With radial basis function interpolation, numericalnim finally gets an interpolation method which works on scattered data in arbitrary dimensions!

Basic usage:

let interp = newRbf(points, values)
let result = interp.eval(evalPoints)

v0.8.1-v0.8.3

CI-related bug fixes.

v0.8.0 - 09.05.2022

Optimization has joined the chat

Multi-variate optimization and differentiation has been introduced.

  • numericalnim/differentiate offers tensorGradient(f, x) which calculates the gradient of f w.r.t x using finite differences, tensorJacobian (returns the transpose of the gradient), tensorHessian, mixedDerivative. It also provides checkGradient(f, analyticGrad, x, tol) to verify that the analytic gradient is correct by comparing it to the finite difference approximation.
  • numericalnim/optimize now has several multi-variate optimization methods:
    • steepestDescent
    • newton
    • bfgs
    • lbfgs
    • They all have the function signatures like:
      proc bfgs*[U; T: not Tensor](f: proc(x: Tensor[U]): T, x0: Tensor[U], options: OptimOptions[U, StandardOptions] = bfgsOptions[U](), analyticGradient: proc(x: Tensor[U]): Tensor[T] = nil): Tensor[U]
      where f is the function to be minimized, x0 is the starting guess, options contain options like tolerance (each method has it own options type which can be created by for example lbfgsOptions or newtonOptions), analyticGradient can be supplied to avoid having to do finite difference approximations of the derivatives.
    • There are 4 different line search methods supported and those are set in the options: Armijo, Wolfe, WolfeStrong, NoLineSearch.
    • levmarq: non-linear least-square optimizer
      proc levmarq*[U; T: not Tensor](f: proc(params: Tensor[U], x: U): T, params0: Tensor[U], xData: Tensor[U], yData: Tensor[T], options: OptimOptions[U, LevmarqOptions[U]] = levmarqOptions[U]()): Tensor[U]
      • f is the function you want to fit to the parameters in param and x is the value to evaluate the function at.
      • params0 is the initial guess for the parameters
      • xData is a 1D Tensor with the x points and yData is a 1D Tensor with the y points.
      • options can be created using levmarqOptions.
      • Returns the final parameters

Note: There are basic tests to ensure these methods converge for simple problems, but they are not tested on more complex problems and should be considered experimental until more tests have been done. Please try them out, but don't rely on them for anything important for now. Also, the API isn't set in stone yet so expect that it may change in future versions.

v0.7.1 -25.01.2022

Add a nimCI task for the Nim CI to run now that the tests have external dependencies.

v0.7.0 - 25.01.2022

This is a breaking release, due to the changes in PR #25.

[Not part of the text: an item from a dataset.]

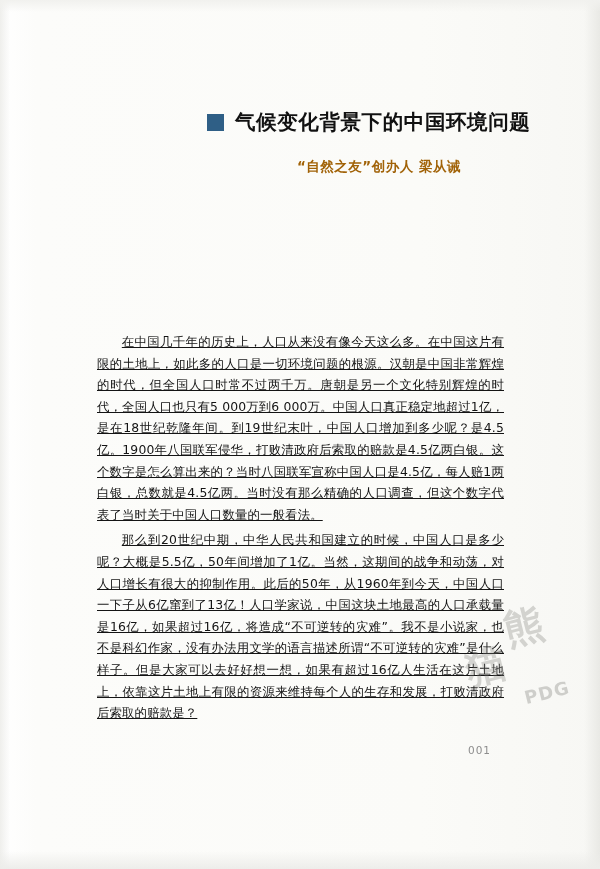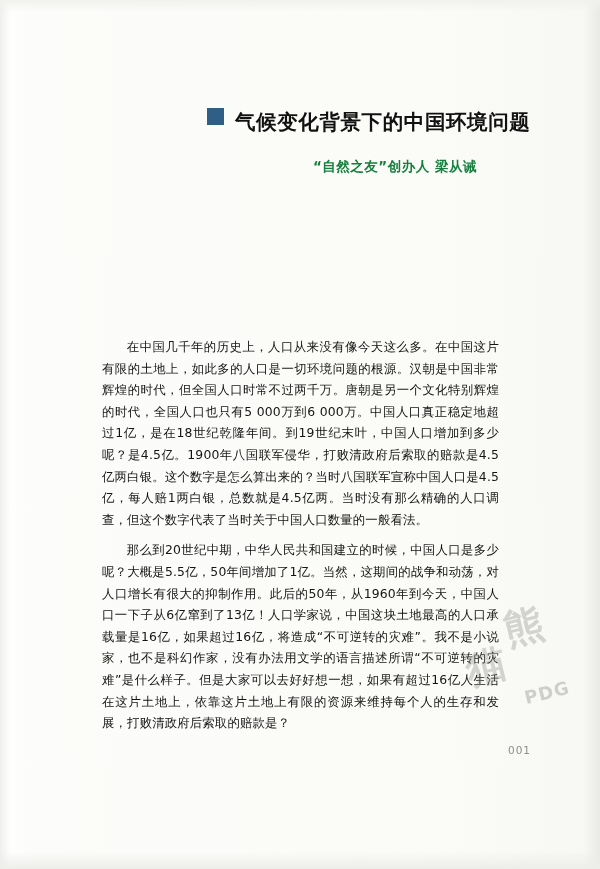"气候变化背景下的中国环境问题" .title-row { align-items: none -> center }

NumContext (and types taking NumContext as an argument) are now two-fold generic. The floating point like type used during computation may now be overwritten.

This is a breaking change, as the newNumContext procedure must now be given two generic arguments. For most procedures the signature was only extended to use float as the secondary type, leaving them as taking single generic arguments. adapdiveGauss is an exception and thus now requires the user to hand both types.

  • transition for adaptiveGauss: Calling as: adaptiveGauss[T, float](...) will produce the old behavior. In the future a nicer interface may be designed.
  • transition for newNumContext: Calling as: newNumContext[T, float] will produce the old behavior.

This change was a step towards a more (likely concept based) interface for SciNim libraries for better interop. It allows for example to integrate over a Measurement.

v0.6.3

  • fixes an issue that might arise if 2D interpolation is used together with multithreading where the Nim compiler gets confused about GC unsafety (#23)
  • Added linear1d
  • Added barycentric2d which works on non-gridded data.